Mit „Männer” gelang ihr vor über 20 Jahren der Durchbruch. Danach drehte Doris Dörrie clevere Komödien wie „Ich und er“, „Keiner liebt mich“, „Nackt“ oder „Bin ich schön?“ und wurde zur erfolgreichsten Regisseurin der Republik. Nach dem bewegenden Drama „Kirschblüten - Hanami“ kommt die Dörrie nun wieder komisch daher, „Die Friseuse“ erzählt von einer korpulenten Heldin aus Berlin Marzahn, die sich gegen alle Widerstände ihren Lebenstraum erfüllt. Mit der Regisseurin unterhielt sich unser Mitarbeiter Dieter Oßwald.

CineZone: Frau Dörrie, für Ihre „Kirschblüten“ wurden Sie auf der Berlinale mit stehenden Ovationen gefeiert. Sind Sie enttäuscht, dass Ihre „Friseuse“ nicht im offiziellen Bären-Rennen, sondern als „Special“ startet?

Doris Dörrie: Es ist sehr schön, wieder auf dem Festival dabei zu sein. Aber mit diesem Film wollte ich bewusst nicht in den Wettbewerb. Dort wäre für die „Friseuse“ der falsche Platz, dafür war der Film auch nicht gedacht.

Ihre Heldin Kathi König berlinert sich mit flotten Sprüchen durch das Leben – ist Ihre Friseurin die weibliche Antwort auf Mario Barth?

Nein, ich glaube auch nicht, dass man überhaupt auf Mario Barth antworten muss (lacht). Die Figur basiert auf einer realen Friseurin, die sich selber auch so nennt, weil sie in der DDR ausgebildet wurde, wo der Beruf so bezeichnet wurde. Das ist eine sehr lustige Frau, die mir imponiert, weil sie eine große Fähigkeit besitzt, auch in miesen Situationen etwas Positives zu sehen.

Wie weit ist die Friseuse aus Marzahn mit Comedian Cindy von Marzahn verwandt?
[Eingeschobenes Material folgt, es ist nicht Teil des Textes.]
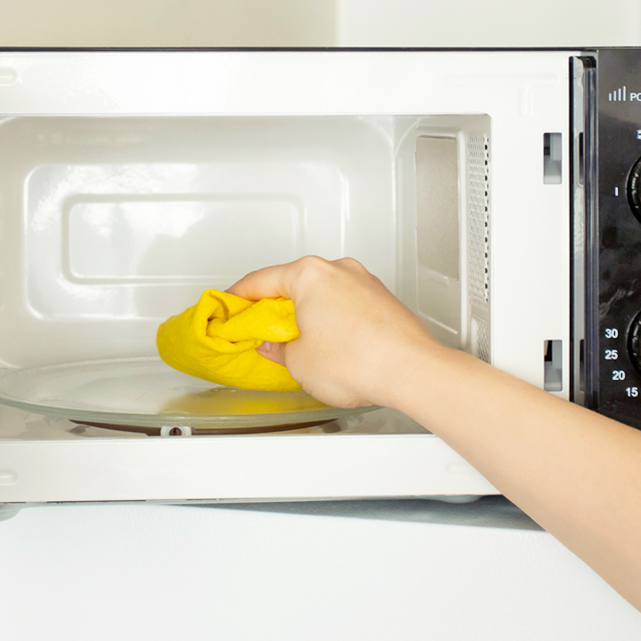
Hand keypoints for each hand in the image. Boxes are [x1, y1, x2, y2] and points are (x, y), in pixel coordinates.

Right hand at [227, 256, 443, 408]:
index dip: (239, 296)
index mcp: (309, 274)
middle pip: (293, 282)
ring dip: (306, 311)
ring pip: (323, 292)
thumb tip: (274, 346)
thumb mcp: (299, 362)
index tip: (229, 305)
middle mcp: (338, 270)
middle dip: (275, 305)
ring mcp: (364, 282)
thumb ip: (277, 349)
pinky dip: (331, 317)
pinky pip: (345, 302)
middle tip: (258, 327)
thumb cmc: (358, 361)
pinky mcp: (382, 299)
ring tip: (297, 340)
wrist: (411, 371)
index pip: (261, 280)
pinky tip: (329, 342)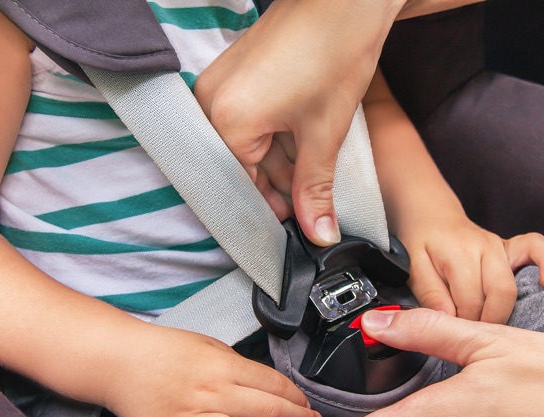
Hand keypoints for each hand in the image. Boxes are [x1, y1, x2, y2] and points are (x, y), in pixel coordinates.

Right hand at [104, 326, 320, 416]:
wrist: (119, 359)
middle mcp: (209, 392)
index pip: (271, 383)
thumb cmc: (164, 350)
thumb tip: (268, 385)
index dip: (296, 395)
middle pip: (262, 408)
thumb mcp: (208, 345)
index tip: (308, 405)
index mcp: (221, 366)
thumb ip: (237, 365)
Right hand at [195, 0, 403, 245]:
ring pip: (244, 143)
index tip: (297, 223)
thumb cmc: (334, 54)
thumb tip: (319, 235)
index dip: (273, 209)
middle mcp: (209, 102)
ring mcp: (216, 83)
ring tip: (313, 154)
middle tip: (312, 197)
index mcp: (226, 121)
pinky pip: (244, 119)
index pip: (241, 186)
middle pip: (239, 165)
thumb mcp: (324, 134)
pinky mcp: (230, 72)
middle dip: (278, 183)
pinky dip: (271, 132)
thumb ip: (314, 190)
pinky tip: (300, 131)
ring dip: (277, 158)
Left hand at [401, 213, 543, 322]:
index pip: (471, 299)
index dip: (467, 323)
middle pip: (502, 289)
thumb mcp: (415, 269)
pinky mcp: (513, 247)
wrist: (432, 216)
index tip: (461, 338)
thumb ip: (431, 296)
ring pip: (526, 268)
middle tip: (487, 336)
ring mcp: (502, 246)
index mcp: (458, 255)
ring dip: (535, 286)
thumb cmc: (422, 245)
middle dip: (496, 318)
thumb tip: (447, 322)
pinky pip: (540, 246)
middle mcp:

Beiden gemeinsam ist dieser sehr schnelle Dialekt, der oft als grob und rotzig empfunden wird. Aber Cindy von Marzahn ist eine ganz andere Ecke, das ist viel vulgärer, während Kathi König eigentlich eine sehr feine Person ist. Ihr Umgang mit sich und der Welt ist ironisch. Dieser Humor verhilft ihr, dass ein Fenster wieder auf geht, frische Luft herein kommt und sie wieder atmen kann. 

Friseurin Kathi kämpft mit ihrer Fülle – Sie haben im Fatsuit den Selbstversuch als dicke Frau gewagt, wie waren die Erfahrungen? 

Ich war nach wenigen Stunden den Tränen nahe. Die Leute haben mich angestarrt und dann weg gesehen. Ich bin mit Absicht in Läden gegangen, wo es keine Größe 58 gibt. Die Verkäufer haben sich versteckt, um dann hinter mir her zu lachen. In der Straßenbahn habe ich wütende Blicke kassiert, weil ich nicht auf einen Sitz gepasst habe, in Supermärkten kam ich nicht durch das Drehkreuz am Eingang, wenn ich etwas gegessen habe, haben mich die Leute angestarrt, als wäre das nun wirklich das Letzte, dass ich überhaupt esse. Es war hoch interessant und wichtig, das zu erleben.

Arbeitslosigkeit und Frauenbilder – solche Themen erwartet man eher in britischen Sozialkomödien als hierzulande im Reich der harmlosen Comedy…

Komödie ohne Leiden kann nicht funktionieren. Deshalb will ich schon immer das Tragische mit dem Komischen verbinden. Auch bei den traurigen „Kirschblüten“ gab es komische Momente, diesmal ist das Verhältnis umgekehrt: Bei allem Ernst und aller Tiefe überwiegt die Komik. Das ändert nichts an der Grundsituation des Menschen: Wir alle leiden. Und wir versuchen, damit irgendwie zurecht zu kommen.

Sie haben mehrfach im fremden Japan gedreht, wie fremd war Ihnen Marzahn?

Ich bin neugierig auf alles, warum also nach dem fernen Osten nun nicht einmal den ganz nahen Osten erkunden? Das war für mich zum Teil schon auch sehr fremd. Oberflächlich betrachtet ist Marzahn nicht anders als Neuperlach oder Köln Nippes – solche Stadtteile findet man überall. Interessanter fand ich, dass es gerade in meiner Generation doch sehr verschiedene Arten gibt, mit den Dingen umzugehen.